Common anecdotes from travellers, comedians and critics alike tend, more often than not, to place Belfast, the capital of Northern Ireland, below that of its European counterparts in the Republic Of Ireland. Over the past century, the rumbling arguments around British rule, religious differences and political conflicts has scarred somewhat the industrious city’s reputation as a tourist destination, but in reality, there’s much to enjoy in Ulster’s largest city.
Compared to other UK cities, Belfast seems to have a less prominent image as a 21st Century cosmopolitan capital. Cardiff and Edinburgh promote themselves quite openly with a clear and targeted ‘personality’ that draws in visitors by the millions each year and whilst there’s nothing to suggest Belfast suffers through its less-appealing public image, it arguably puts it at a disadvantage. However, the city hosts a raft of fascinating attractions and landmarks that have as much historical and cultural value as any other, aided by a distinctly different take on the stereotypical Irish persona.

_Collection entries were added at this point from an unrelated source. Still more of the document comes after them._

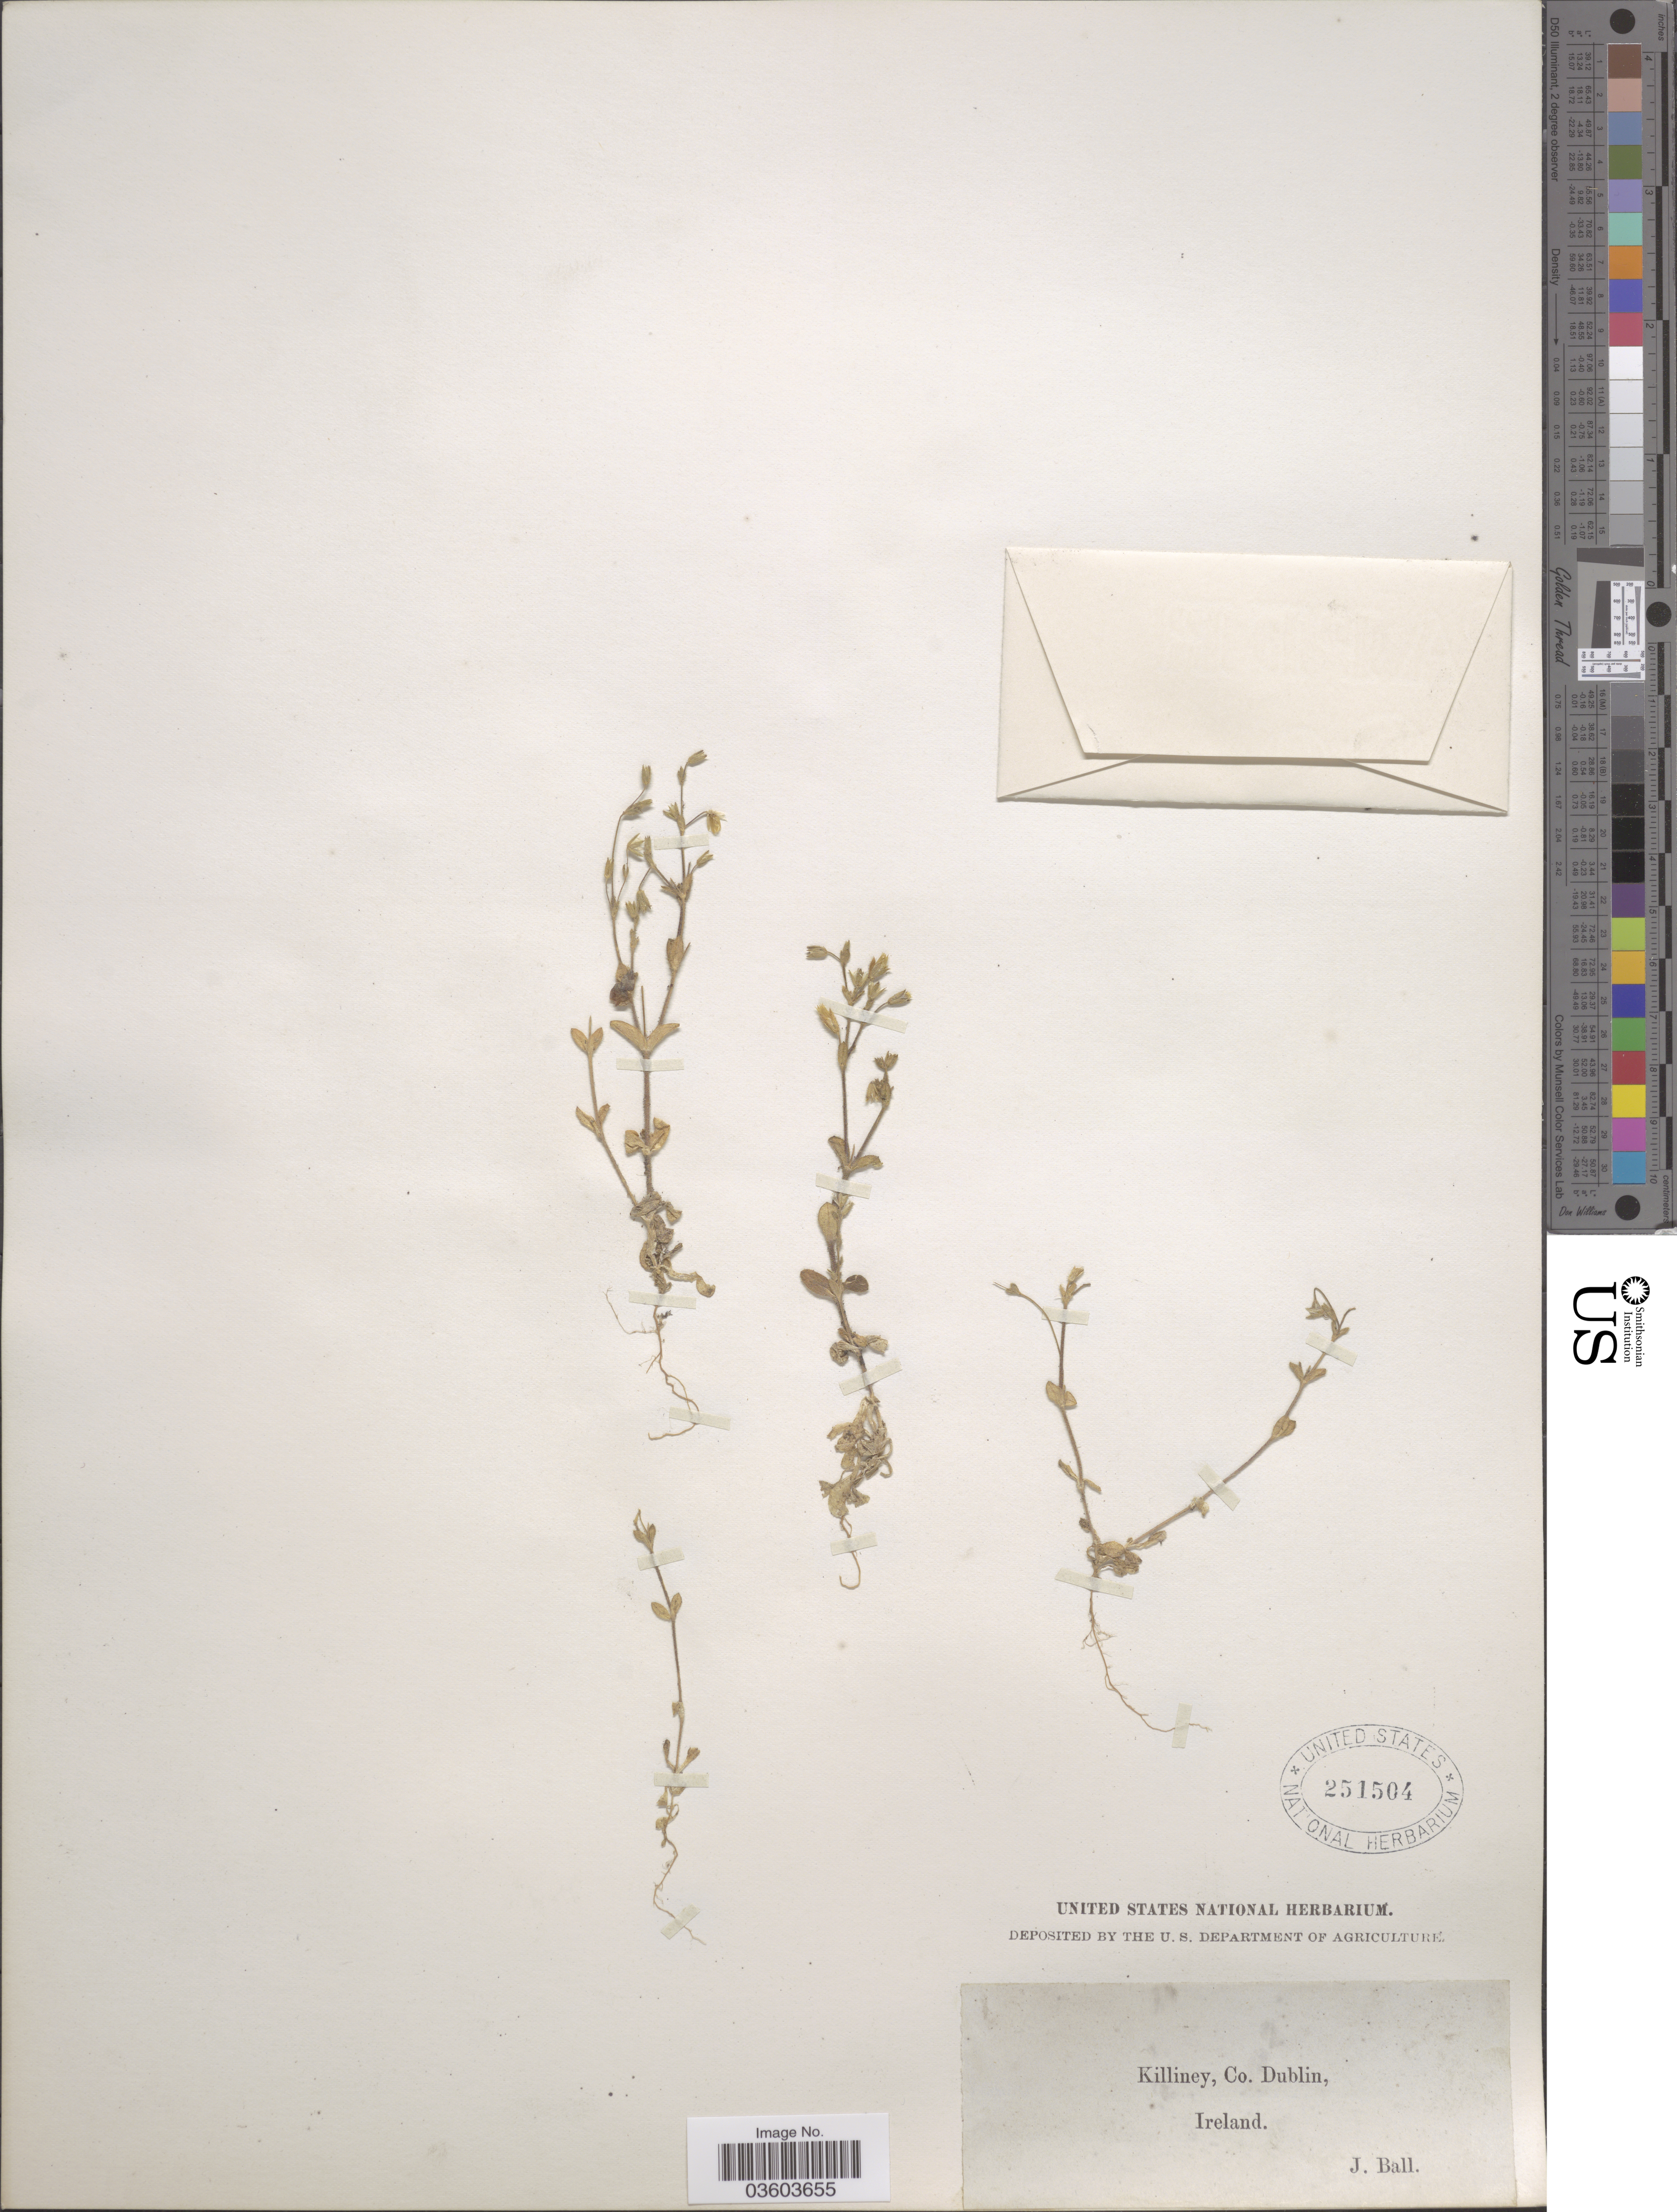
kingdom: Plantae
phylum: Tracheophyta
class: Magnoliopsida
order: Caryophyllales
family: Caryophyllaceae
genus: Cerastium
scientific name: Cerastium sp.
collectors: J. Ball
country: Ireland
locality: Killiney, Co. Dublin.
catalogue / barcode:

From Cavehill, a steep volcanic outcrop to the north of the city, it’s clear that Belfast sprawls out from a disjointed city centre. From the expanse of concrete at the docks, signified by the iconic and oddly majestic Harland & Wolff cranes, the cityscape ebbs and flows in pockets, ranging from bustling retail centres, large residential estates and historic alleyways, to open parkland and endless suburbs. Cavehill Country Park itself offers a break in the built-up nature of suburbia around Antrim Road and with Belfast Castle located within, brings an area of recreation and interest to locals and visitors alike. From the summit at McArt’s Fort, views extend across the Irish sea to the Isle of Man, the northwest coast of England and south towards the impressive Mourne Mountains and the Irish border.
At the heart of the city, the focus for tourists lies with the once-thriving shipbuilding industry and the notoriety of having constructed the ill-fated Titanic between 1909 and 1911. Titanic Belfast, which opened in 2012 and had the accolade of being the World’s Leading Tourist Attraction in 2016, brings the fascination of one of history’s most tragic disasters to millions and provides a stark and somewhat emotional reminder of how Belfast (in addition to Southampton and Liverpool) had a deep-rooted connection to the ship. Highlights include the cinematic footage of the wreckage and debris field, showcasing the eclectic array of items lying over 12,000ft below the Atlantic and the paved plaza at the rear of the museum, complete with to-scale markings outlining the ship’s position before being launched from its slipway.Whilst omitted from a number of tourist guides and maps, the once-turbulent areas to the west of the city, still separated by erroneously named ‘Peace Lines’, are must-see features. It’s no secret that differences between Protestants and Catholics, and Republicans and Unionists still erupt in an occasional bout of ‘Troubles’ and the ability to cause upset should not be taken lightly, but as a means of learning first-hand how the area dealt (and still deals) with the peak of violence in the 1970s and 80s, it is well worth observing at a glance. Beautiful murals are popular with artistic types and photographers, but beyond the colourful depictions of propaganda and remembrance comes often brutal messages of hate for the British Monarchy, denouncement of religious views or bold pride for being part of a United Kingdom. Falls Road and the streets stemming from it contain familiar names associated with kneecappings, arson, car bombings and terrorism once broadcast on a weekly basis but now hosts a more mundane atmosphere, if not still a little tense.
Pub and bar culture in the city offers something representative of both Ireland and the UK in the majority of cases. Guinness, whilst being of Dublin origin, is readily available and popular in addition to a selection of fine Northern Irish ale, continental lager and beers from the UK mainland. Service can be rather blunt at times, most certainly in a to-the-point and no-nonsense manner and not intent on causing offence but is quite different to a similar experience one may have south of the border. This uniquely enjoyable aspect of the Belfast nightlife can be found in abundance at the Dirty Onion, one of the city’s oldest buildings. The dark and mysterious atmosphere inside is paired with an open terrace out front and with regular live music sessions (including traditional sounds from the likes of Belfast Harp Club), brilliant beers to try and a restaurant upstairs, there’s seldom reason to migrate elsewhere on a night out.
It is true, perhaps, to argue that Belfast doesn’t have the care-free and buoyant attitude of cities in the Republic of Ireland and rightly so with such a potted and unsettled past, but any notion that the city can’t be enjoyed is largely unfounded and with immense historic value and fascinating cultural individuality it is still very much a city worth seeing.